Luna Park

Dans le grand parc au centre de la ville, les forains avaient remonté leurs manèges. Le maître des lieux était resté ferme sur ses positions : aucune nouvelle attraction cette année. « Les gens veulent du soleil, alors on va leur en donner ! ». Les rayons de la grande roue se repéraient à des kilomètres, repeints d’un jaune criard. Là-haut, la lune pleurait en silence. Grande absente des aires de jeux. Oh, une belle exposition l’avait consacrée au Grand Palais. Des hommes et des femmes rêvent de voler à sa conquête, enfermés dans des bombes volantes. Et c’est tout. Et pourtant…

Les insomniaques lui réservent leurs plus beaux sourire. Car la lune, déconstruite par les nuages, offre un spectacle saisissant dans le silence de la nuit. Les histoires d’amour express des noctambules laissent craindre des ruptures brutales. Combien de lunes a-t-on pleurées sur le Grand Boulevard ? C’est extraordinaire, non ?

A contrario, les ronchons, les travailleurs des sous-sols et des galeries commerciales se moquent : « La lune se donne en spectacle ». Ce sont les premiers supporters des manèges ensoleillés.
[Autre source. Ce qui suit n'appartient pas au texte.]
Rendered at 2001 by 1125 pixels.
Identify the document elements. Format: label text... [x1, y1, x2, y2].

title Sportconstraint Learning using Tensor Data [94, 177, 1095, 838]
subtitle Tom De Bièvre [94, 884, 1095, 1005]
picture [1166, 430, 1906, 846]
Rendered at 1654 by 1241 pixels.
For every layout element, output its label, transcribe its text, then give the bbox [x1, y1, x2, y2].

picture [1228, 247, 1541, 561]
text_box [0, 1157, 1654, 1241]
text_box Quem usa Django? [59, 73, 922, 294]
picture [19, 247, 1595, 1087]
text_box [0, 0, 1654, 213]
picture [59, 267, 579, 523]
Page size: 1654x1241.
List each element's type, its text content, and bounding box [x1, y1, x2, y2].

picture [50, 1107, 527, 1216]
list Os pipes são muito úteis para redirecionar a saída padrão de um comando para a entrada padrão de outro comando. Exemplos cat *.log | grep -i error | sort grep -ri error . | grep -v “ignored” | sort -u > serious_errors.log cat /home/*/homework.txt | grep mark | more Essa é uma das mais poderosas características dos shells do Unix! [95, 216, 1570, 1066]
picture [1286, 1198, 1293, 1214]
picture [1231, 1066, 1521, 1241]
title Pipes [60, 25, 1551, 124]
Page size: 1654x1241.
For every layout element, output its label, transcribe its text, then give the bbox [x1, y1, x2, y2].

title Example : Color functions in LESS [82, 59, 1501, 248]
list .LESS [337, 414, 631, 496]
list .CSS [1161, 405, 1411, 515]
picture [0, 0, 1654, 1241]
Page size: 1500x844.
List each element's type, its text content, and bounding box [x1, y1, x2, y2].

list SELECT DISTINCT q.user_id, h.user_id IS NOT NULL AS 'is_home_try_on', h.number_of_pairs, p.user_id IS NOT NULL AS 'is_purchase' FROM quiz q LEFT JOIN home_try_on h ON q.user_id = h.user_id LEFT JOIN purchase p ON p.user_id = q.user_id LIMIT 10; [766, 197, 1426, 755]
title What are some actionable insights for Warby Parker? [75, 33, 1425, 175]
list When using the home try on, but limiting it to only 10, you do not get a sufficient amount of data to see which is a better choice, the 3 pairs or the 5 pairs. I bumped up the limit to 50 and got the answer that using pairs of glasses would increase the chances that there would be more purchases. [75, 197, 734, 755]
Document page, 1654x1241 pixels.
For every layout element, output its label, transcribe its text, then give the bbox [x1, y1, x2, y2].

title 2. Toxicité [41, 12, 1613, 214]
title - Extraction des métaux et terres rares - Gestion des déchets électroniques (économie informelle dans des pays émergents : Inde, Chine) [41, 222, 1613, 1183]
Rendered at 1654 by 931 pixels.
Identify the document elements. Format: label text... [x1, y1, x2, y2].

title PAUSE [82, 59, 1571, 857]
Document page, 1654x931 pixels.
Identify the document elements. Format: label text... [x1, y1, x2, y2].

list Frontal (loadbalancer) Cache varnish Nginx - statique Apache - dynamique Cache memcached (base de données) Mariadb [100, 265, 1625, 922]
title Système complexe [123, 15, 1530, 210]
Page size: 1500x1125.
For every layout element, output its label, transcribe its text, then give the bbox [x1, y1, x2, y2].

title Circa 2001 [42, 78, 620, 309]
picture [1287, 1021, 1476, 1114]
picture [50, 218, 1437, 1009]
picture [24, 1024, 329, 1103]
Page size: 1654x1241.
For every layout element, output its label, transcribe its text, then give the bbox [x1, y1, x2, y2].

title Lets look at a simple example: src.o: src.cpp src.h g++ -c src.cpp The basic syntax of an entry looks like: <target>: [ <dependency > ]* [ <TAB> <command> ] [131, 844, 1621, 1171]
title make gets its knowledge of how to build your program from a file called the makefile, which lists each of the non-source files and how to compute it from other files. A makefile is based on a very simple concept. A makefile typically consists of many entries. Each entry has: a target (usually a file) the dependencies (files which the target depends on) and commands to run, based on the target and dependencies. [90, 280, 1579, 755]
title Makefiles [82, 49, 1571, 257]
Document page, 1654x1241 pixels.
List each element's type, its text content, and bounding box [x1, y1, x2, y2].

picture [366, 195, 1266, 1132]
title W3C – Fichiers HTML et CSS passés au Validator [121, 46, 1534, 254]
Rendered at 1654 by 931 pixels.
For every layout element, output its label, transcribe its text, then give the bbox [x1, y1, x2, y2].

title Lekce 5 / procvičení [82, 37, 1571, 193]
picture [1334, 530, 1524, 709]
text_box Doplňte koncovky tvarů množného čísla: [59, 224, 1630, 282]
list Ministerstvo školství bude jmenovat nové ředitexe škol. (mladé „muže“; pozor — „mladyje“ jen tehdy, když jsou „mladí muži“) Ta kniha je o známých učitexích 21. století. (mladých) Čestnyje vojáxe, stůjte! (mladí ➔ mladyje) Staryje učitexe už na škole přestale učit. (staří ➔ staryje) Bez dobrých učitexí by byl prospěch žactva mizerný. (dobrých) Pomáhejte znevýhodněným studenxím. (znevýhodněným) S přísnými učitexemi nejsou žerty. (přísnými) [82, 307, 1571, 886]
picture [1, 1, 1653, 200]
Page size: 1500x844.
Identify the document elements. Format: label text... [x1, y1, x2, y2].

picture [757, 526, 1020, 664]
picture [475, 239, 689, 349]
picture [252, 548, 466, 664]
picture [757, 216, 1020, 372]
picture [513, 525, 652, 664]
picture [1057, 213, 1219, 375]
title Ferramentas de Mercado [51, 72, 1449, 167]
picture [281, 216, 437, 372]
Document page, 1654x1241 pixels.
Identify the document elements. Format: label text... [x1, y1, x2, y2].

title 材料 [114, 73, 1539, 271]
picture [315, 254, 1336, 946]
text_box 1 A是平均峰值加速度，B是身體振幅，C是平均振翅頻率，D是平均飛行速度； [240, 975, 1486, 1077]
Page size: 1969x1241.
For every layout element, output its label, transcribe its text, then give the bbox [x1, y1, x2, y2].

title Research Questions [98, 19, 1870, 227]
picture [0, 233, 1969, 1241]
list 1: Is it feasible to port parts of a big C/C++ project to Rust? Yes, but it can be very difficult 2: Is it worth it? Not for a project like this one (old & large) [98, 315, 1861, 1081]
Or c’est sans compter sur la petite fille du grand manitou. Connectée avec les amoureux du soir, les allergiques du plumard, elle déconstruit en silence tout ce que son grand-père fait. La nuit, les croissants se substituent au soleil. Lors de sa visite matinale, le boss s’énerve tout seul. Ou presque. «Laissez entrer le soleil ! » hurle-t-il. La petite ose passer sa tête bouclée et chantonner : « Le soleil a rendez-vous avec la lune ». En vain. Elle s’est jurée, lorsqu’elle serait grande, lorsqu’elle aura l’âge de planter des manèges dans les têtes et les cœurs, de créer un antre dédié à la lune. Luna Park.